Through collaborations centered on the widely varied elements involved, Fels uncoils the lines patterns and trajectories that lead into and out from the matters at hand and communicates the distinct cultures that are created therein.

To create a narrative, finding ways to tell stories, is to create connections between the past and present of a place, between what lies buried and what’s visible on the outside. In some cases, the conversations that Fels facilitates are both research and primary product; performances of a sort, staged between people sitting down to talk, which he guides into events where people end up thinking over things they hadn’t considered. The conversations generate a map of the inherent characteristics of a place or institution, introducing new directions for thought and action.
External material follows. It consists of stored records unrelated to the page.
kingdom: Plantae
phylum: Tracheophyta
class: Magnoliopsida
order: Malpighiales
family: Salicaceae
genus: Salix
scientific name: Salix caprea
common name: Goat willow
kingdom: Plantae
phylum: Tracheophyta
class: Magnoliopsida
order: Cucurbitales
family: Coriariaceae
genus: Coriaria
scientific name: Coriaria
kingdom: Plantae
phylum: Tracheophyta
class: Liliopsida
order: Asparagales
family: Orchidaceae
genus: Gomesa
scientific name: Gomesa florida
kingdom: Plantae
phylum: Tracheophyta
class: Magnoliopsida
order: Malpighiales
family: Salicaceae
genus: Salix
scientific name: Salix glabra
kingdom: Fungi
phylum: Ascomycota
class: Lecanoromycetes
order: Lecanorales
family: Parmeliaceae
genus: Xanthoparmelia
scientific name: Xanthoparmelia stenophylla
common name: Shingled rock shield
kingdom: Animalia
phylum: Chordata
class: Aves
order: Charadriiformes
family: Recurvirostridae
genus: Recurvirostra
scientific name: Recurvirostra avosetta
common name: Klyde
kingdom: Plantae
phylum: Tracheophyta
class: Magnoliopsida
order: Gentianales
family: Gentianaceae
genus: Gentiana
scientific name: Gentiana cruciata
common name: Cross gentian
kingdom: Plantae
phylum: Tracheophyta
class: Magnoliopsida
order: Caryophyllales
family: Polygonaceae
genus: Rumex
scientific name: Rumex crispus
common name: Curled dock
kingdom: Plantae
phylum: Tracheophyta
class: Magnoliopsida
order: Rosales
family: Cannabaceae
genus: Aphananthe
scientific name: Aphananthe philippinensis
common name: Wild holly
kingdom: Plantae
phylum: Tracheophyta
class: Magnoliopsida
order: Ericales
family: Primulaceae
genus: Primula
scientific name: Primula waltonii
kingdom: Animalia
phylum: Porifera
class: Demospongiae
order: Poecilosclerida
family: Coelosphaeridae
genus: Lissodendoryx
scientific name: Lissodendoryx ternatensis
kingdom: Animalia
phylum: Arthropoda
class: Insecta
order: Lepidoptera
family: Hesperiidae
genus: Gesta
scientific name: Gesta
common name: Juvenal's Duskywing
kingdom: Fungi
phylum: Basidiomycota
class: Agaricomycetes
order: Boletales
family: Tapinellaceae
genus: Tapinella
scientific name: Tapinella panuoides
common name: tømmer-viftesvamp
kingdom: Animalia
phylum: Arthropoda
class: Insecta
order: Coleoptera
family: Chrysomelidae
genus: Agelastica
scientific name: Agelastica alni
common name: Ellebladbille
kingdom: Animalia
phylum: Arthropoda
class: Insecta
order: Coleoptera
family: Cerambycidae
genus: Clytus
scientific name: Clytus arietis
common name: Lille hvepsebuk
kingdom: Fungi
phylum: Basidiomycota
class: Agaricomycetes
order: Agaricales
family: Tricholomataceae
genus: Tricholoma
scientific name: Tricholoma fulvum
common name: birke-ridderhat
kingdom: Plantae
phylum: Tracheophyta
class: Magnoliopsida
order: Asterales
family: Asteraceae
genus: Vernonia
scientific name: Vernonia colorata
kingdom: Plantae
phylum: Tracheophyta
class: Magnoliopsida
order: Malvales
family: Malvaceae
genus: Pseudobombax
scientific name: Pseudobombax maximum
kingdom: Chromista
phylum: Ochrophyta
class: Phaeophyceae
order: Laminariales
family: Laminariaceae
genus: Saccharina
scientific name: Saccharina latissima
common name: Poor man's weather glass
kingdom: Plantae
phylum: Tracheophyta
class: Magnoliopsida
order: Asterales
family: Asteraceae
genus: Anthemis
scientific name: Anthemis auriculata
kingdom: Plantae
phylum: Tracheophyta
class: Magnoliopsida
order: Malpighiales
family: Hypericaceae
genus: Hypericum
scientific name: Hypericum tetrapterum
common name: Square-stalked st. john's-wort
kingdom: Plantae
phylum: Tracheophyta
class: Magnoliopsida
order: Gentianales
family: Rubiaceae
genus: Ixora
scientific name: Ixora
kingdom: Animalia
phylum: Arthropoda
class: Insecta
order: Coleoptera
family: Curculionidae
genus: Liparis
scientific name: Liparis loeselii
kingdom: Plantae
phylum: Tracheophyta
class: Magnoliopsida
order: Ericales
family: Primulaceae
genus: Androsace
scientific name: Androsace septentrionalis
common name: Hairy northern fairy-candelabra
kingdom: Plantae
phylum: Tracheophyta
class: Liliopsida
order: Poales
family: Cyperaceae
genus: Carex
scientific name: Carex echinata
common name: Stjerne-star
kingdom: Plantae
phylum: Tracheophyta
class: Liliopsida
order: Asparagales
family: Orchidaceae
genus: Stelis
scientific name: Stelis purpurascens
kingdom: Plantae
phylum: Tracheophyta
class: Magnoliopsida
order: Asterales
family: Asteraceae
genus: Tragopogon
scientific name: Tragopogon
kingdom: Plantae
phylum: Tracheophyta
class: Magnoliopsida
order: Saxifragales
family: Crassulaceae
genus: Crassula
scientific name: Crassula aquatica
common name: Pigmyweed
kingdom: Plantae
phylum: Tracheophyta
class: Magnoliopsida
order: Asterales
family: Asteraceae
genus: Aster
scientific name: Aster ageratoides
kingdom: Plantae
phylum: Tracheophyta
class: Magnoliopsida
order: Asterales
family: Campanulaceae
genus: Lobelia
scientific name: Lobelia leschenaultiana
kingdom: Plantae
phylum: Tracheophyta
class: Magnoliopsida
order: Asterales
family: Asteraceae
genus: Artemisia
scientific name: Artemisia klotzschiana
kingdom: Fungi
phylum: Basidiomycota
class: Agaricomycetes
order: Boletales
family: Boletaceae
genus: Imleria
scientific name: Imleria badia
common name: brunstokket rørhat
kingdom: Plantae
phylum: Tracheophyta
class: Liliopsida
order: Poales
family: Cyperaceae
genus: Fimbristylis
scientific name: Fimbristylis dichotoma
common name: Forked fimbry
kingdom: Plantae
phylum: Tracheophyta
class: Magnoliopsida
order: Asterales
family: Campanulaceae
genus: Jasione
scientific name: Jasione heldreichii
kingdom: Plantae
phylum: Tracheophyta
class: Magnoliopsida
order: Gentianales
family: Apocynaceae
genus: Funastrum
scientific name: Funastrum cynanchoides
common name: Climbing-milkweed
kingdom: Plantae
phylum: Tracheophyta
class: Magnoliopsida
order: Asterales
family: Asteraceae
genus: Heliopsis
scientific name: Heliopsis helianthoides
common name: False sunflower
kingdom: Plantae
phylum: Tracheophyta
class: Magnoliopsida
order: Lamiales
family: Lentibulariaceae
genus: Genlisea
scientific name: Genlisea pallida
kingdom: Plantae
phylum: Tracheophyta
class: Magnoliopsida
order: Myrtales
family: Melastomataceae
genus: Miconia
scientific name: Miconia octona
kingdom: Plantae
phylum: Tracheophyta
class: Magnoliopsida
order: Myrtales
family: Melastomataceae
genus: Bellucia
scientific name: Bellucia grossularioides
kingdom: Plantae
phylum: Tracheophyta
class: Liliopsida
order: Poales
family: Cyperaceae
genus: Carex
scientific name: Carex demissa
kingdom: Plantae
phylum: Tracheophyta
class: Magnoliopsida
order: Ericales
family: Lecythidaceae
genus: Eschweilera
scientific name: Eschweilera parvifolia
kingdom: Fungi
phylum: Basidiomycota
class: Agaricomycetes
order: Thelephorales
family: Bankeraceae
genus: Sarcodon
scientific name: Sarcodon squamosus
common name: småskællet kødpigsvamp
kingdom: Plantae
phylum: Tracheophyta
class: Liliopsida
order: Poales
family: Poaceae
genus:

Projects have also resulted in works of non-fiction, sculpture, series of paintings, a play, installations, detailed proposals for future endeavors, and collaborations with performers and poets, scientists, visual artists, and other institutions. Currently, he co-leads a team composed of an archeologist and geographer, mapping the natural shoreline of Seattle as a way of drawing up an idea of its present. He is working North and South along the Adriatic Sea, in Trieste and Lecce, looking into ancient links with silk dyers. And he is examining and writing about the relationship of the first Boeing planes to the people and materials of the Pacific Northwest.

Fels views seeing as the primary role of the artist, using that vision to make the complex clear by breaking it down into communicable forms. In order for a pattern to be legible the relationship between component parts must become evident – at a certain point, a line must intersect another, a shape must be echoed in the form of a distant curve.

Fels searches out and puts concentrated energy into nodes and points of intersection. The value he creates in his art practice lies in the connections he brokers. The process is structural – he builds framework for his art through a steady growth of connective tissue. Often done while working collaboratively, the process is risky, ungainly and almost always surprising. This inherently unpredictable element has become essential to the dynamics and success of his work.